Estimate | Std. Error | z value | Pr(>|z|) | odds.ratio | |
---|---|---|---|---|---|
(Intercept) | -7.3901581 | 0.6047444 | -12.2202996 | 0.0000000 | 0.0006173 |
hypertension | 0.4909446 | 0.1754564 | 2.7981009 | 0.0051404 | 1.6338589 |
bmi | 0.0041574 | 0.0117457 | 0.3539487 | 0.7233773 | 1.0041660 |
smoking_statusnever smoked | -0.0572202 | 0.1865683 | -0.3066985 | 0.7590729 | 0.9443861 |
smoking_statussmokes | 0.3421568 | 0.2289259 | 1.4946185 | 0.1350140 | 1.4079811 |
smoking_statusUnknown | -0.2527804 | 0.2449583 | -1.0319323 | 0.3021038 | 0.7766384 |
grp.glucose150-200 | 0.6523146 | 0.2758073 | 2.3651101 | 0.0180247 | 1.9199797 |
grp.glucose200-300 | 0.4535649 | 0.2395194 | 1.8936459 | 0.0582720 | 1.5739130 |
grp.glucose50-100 | -0.1111053 | 0.2023739 | -0.5490100 | 0.5829986 | 0.8948445 |
age | 0.0694848 | 0.0058696 | 11.8381005 | 0.0000000 | 1.0719558 |
heart_disease | 0.3848055 | 0.2045226 | 1.8814813 | 0.0599065 | 1.4693285 |
Looking at the odds ratio between categories for the groups in the variable grp.glucose, we find that (assuming that the values are the same for the other variables) a person with an average blood glucose level of 150-200 is almost 2.5 times more likely to have a stroke than someone with an average glucose level of 0-50. We can see that in general, the chance of having a stroke increases as blood glucose level increases.

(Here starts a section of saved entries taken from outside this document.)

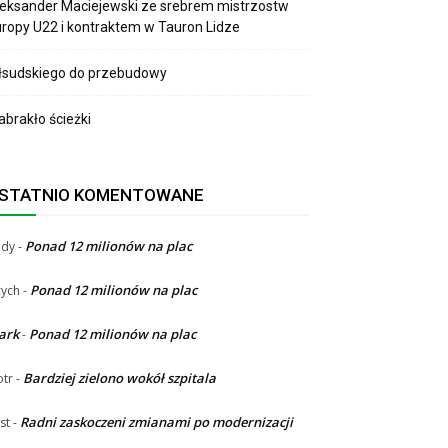
eksander Maciejewski ze srebrem mistrzostw
ropy U22 i kontraktem w Tauron Lidze
łsudskiego do przebudowy
brakło ścieżki
STATNIO KOMENTOWANE
Ponad 12 milionów na plac
ndy
-
Ponad 12 milionów na plac
ych
-
ark
Ponad 12 milionów na plac
-
Bardziej zielono wokół szpitala
otr
-
Radni zaskoczeni zmianami po modernizacji
st
-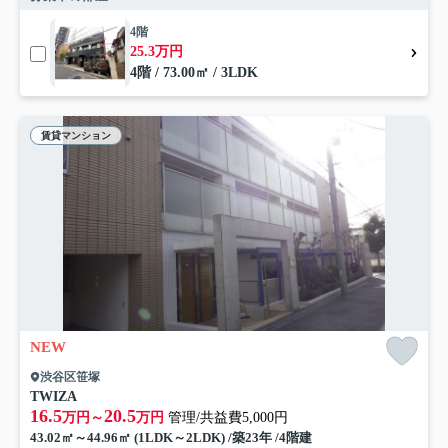
4階
25.3万円
4階 / 73.00㎡ / 3LDK
賃貸マンション
NEW
渋谷区笹塚
TWIZA
16.5
20.5
万円～
万円
管理/共益費5,000円
43.02㎡～44.96㎡ (1LDK～2LDK) /築23年 /4階建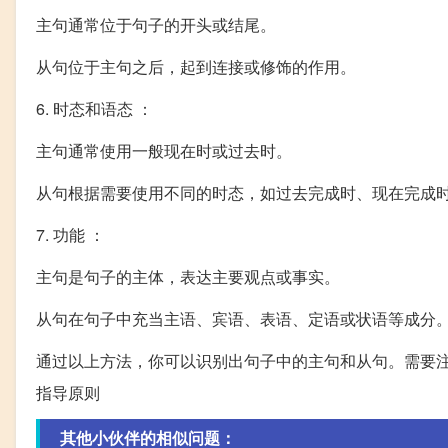
主句通常位于句子的开头或结尾。
从句位于主句之后，起到连接或修饰的作用。
6. 时态和语态 ：
主句通常使用一般现在时或过去时。
从句根据需要使用不同的时态，如过去完成时、现在完成
7. 功能 ：
主句是句子的主体，表达主要观点或事实。
从句在句子中充当主语、宾语、表语、定语或状语等成分
通过以上方法，你可以识别出句子中的主句和从句。需要
指导原则
其他小伙伴的相似问题：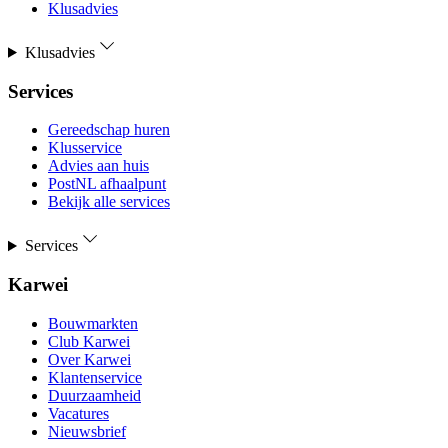
Klusadvies
Klusadvies
Services
Gereedschap huren
Klusservice
Advies aan huis
PostNL afhaalpunt
Bekijk alle services
Services
Karwei
Bouwmarkten
Club Karwei
Over Karwei
Klantenservice
Duurzaamheid
Vacatures
Nieuwsbrief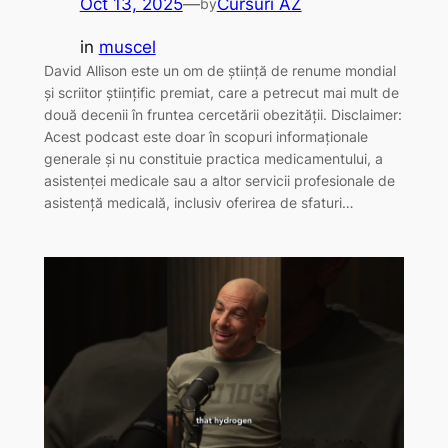
Oct 13, 2025
—
Cursuri AZ
by
in
muscel
David Allison este un om de știință de renume mondial
și scriitor științific premiat, care a petrecut mai mult de
două decenii în fruntea cercetării obezității. Disclaimer:
Acest podcast este doar în scopuri informaționale
generale și nu constituie practica medicamentului, a
asistenței medicale sau a altor servicii profesionale de
asistență medicală, inclusiv oferirea de sfaturi…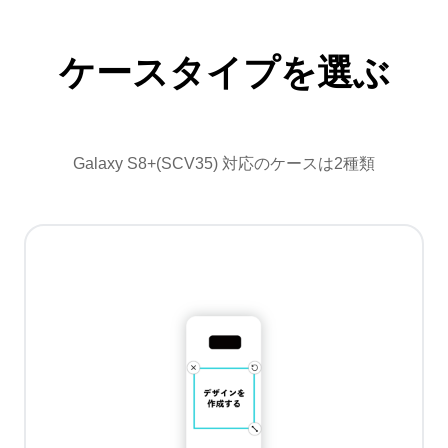
ケースタイプを選ぶ
Galaxy S8+(SCV35) 対応のケースは2種類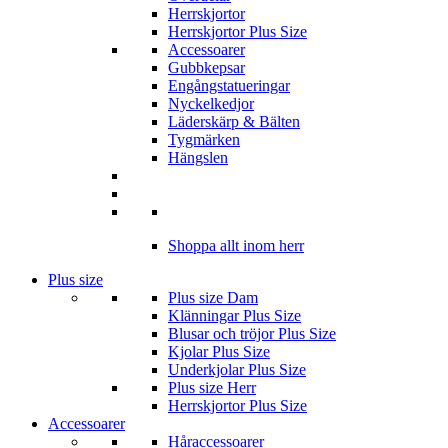
Herrskjortor
Herrskjortor Plus Size
Accessoarer
Gubbkepsar
Engångstatueringar
Nyckelkedjor
Läderskärp & Bälten
Tygmärken
Hängslen
Shoppa allt inom herr
Plus size
Plus size Dam
Klänningar Plus Size
Blusar och tröjor Plus Size
Kjolar Plus Size
Underkjolar Plus Size
Plus size Herr
Herrskjortor Plus Size
Accessoarer
Håraccessoarer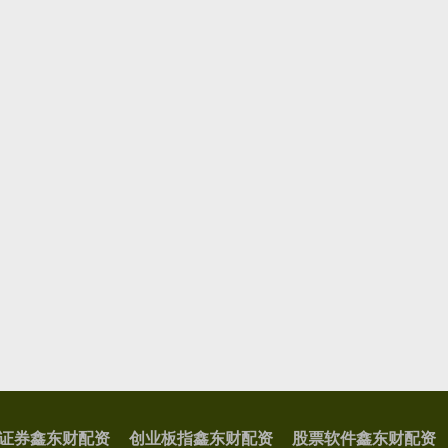
证券鑫东财配资
创业板指鑫东财配资
股票软件鑫东财配资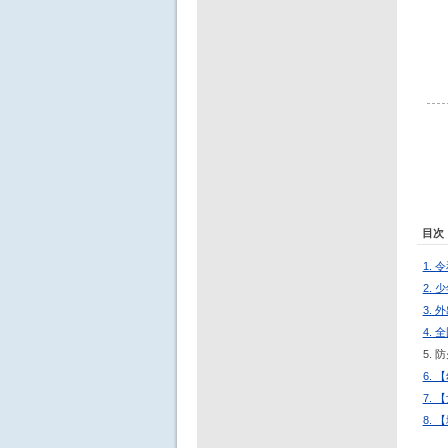
目次
1.
2.
3.
4.
5.
6.
7.
8.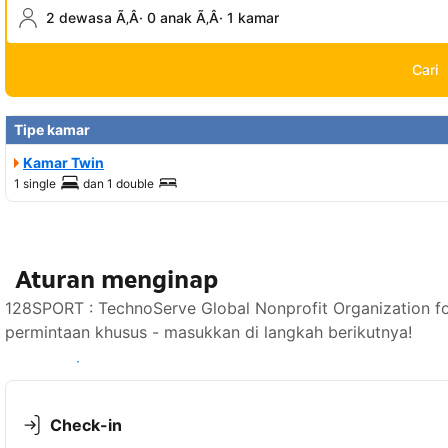
2 dewasa Ã‚Â· 0 anak Ã‚Â· 1 kamar
Cari
Tipe kamar
Kamar Twin
1 single
dan
1 double
Aturan menginap
128SPORT : TechnoServe Global Nonprofit Organization 
permintaan khusus - masukkan di langkah berikutnya!
Lihat ketersediaan
Check-in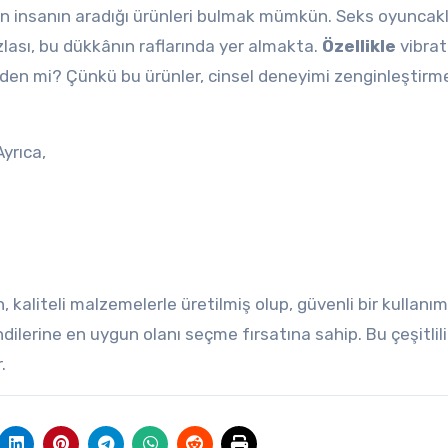
n insanın aradığı ürünleri bulmak mümkün. Seks oyuncakl
azlası, bu dükkânın raflarında yer almakta.
Özellikle
vibrat
eden mi? Çünkü bu ürünler, cinsel deneyimi zenginleştirme
Ayrıca,
n, kaliteli malzemelerle üretilmiş olup, güvenli bir kullanım
dilerine en uygun olanı seçme fırsatına sahip. Bu çeşitlili
.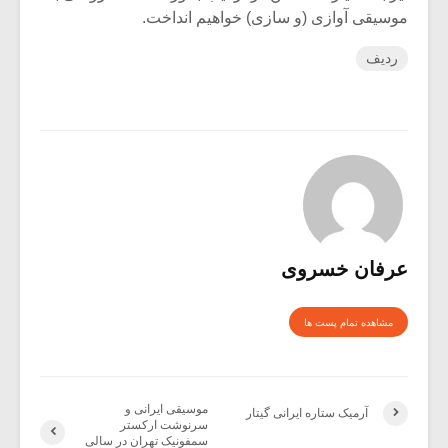
موسیقی آوازی (و سازی) خواهیم انداخت.
ردیف
عرفان خسروی
مشاهده تمام پست ها
موسیقی ایرانی و
آرمیک ستاره ایرانی گیتار
سرنوشت ارکستر
سمفونیک تهران در سالی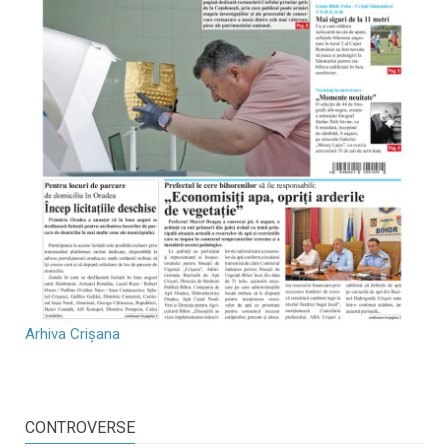
Arhiva Crișana
CONTROVERSE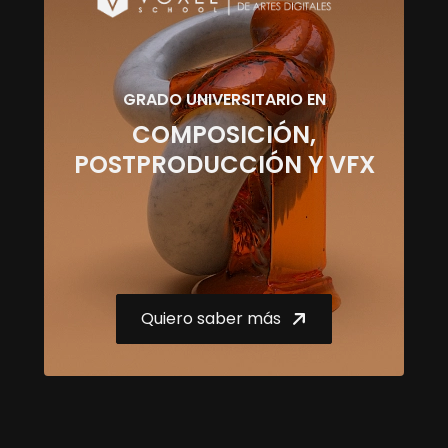
GRADO UNIVERSITARIO EN
COMPOSICIÓN,
POSTPRODUCCIÓN Y VFX
Quiero saber más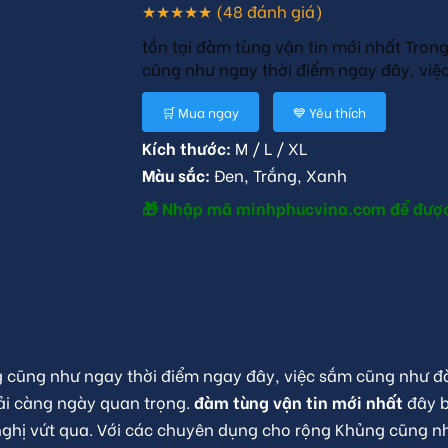
★★★★★
(48 đánh giá)
tồn tại đàm tùng vận tin mới nhất Tron
cũng như ngay thời điểm ngay đây, việc
🛒 Mua ngay
💙 Yêu thích
Kích thước:
M / L / XL
Màu sắc:
Đen, Trắng, Xanh
🎁 Nhập mã
minhphucvina.com
để được
g cũng như ngay thời điểm ngay đây, việc sắm cũng như đào
ải càng ngày quan trọng.
đàm tùng vận tin mới nhất
đây b
ghị vứt qua. Với các chuyên dụng cho rộng Khủng cũng nh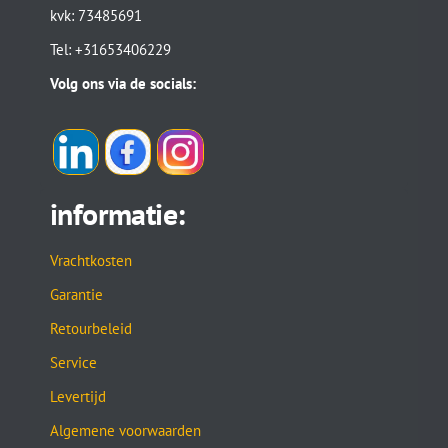
kvk: 73485691
Tel: +31653406229
Volg ons via de socials:
informatie:
Vrachtkosten
Garantie
Retourbeleid
Service
Levertijd
Algemene voorwaarden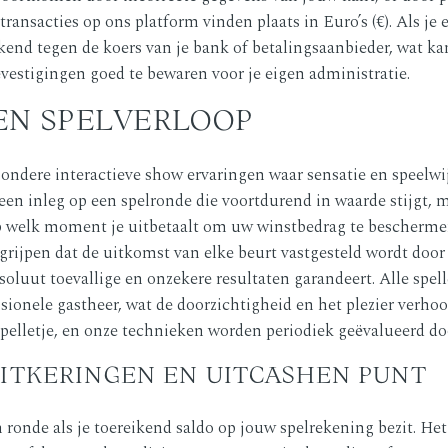
transacties op ons platform vinden plaats in Euro’s (€). Als je 
kend tegen de koers van je bank of betalingsaanbieder, wat kan 
vestigingen goed te bewaren voor je eigen administratie.
 EN SPELVERLOOP
jzondere interactieve show ervaringen waar sensatie en speel
et een inleg op een spelronde die voortdurend in waarde stijgt, 
 op welk moment je uitbetaalt om uw winstbedrag te bescherme
begrijpen dat de uitkomst van elke beurt vastgesteld wordt d
luut toevallige en onzekere resultaten garandeert. Alle spel
sionele gastheer, wat de doorzichtigheid en het plezier verho
 spelletje, en onze technieken worden periodiek geëvalueerd do
UITKERINGEN EN UITCASHEN PUNT
ronde als je toereikend saldo op jouw spelrekening bezit. 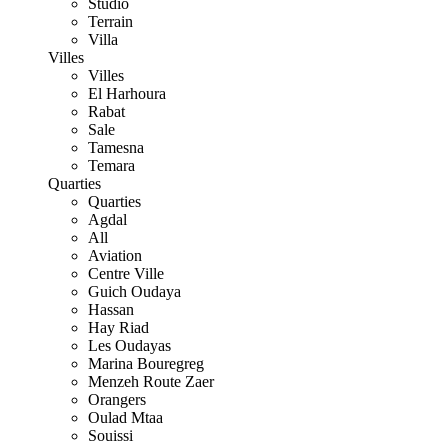
Studio
Terrain
Villa
Villes
Villes
El Harhoura
Rabat
Sale
Tamesna
Temara
Quarties
Quarties
Agdal
All
Aviation
Centre Ville
Guich Oudaya
Hassan
Hay Riad
Les Oudayas
Marina Bouregreg
Menzeh Route Zaer
Orangers
Oulad Mtaa
Souissi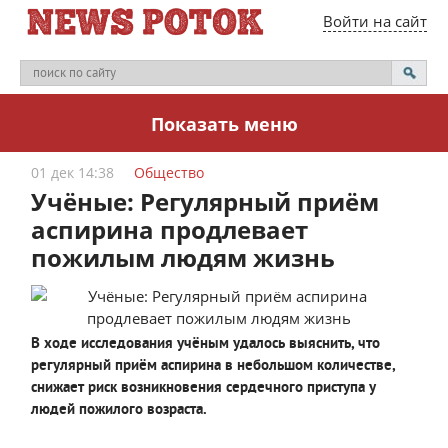
Войти на сайт
Показать меню
01 дек 14:38
Общество
Учёные: Регулярный приём
аспирина продлевает
пожилым людям жизнь
В ходе исследования учёным удалось выяснить, что
регулярный приём аспирина в небольшом количестве,
снижает риск возникновения сердечного приступа у
людей пожилого возраста.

The case study focused on the association analysis between a set of potential risk factors for diabetes. The initial data set has 8 numerical and categorical variables.
In this report, we examined the association between several possible stroke risk factors. The dataset that we chose included 10 explanatory variables, 3 of which were continuous and the rest categorical. After some initial exploratory analysis, we chose to discretize the variable of avg_glucose_level due to its bimodal distribution.
Because smoking status, hypertension, average glucose level, and BMI are known risk factors for a stroke, we included these clinically important variables in our model regardless of statistical significance. Our final model has the explanatory variables of hypertension, age, heart disease, BMI, smoking_status (with 3 dummy variables) and grp.glucose (with three dummy variables). The variables smoking_status and BMI were found to be statistically insignificant, but we have left them in the model due to their clinical importance.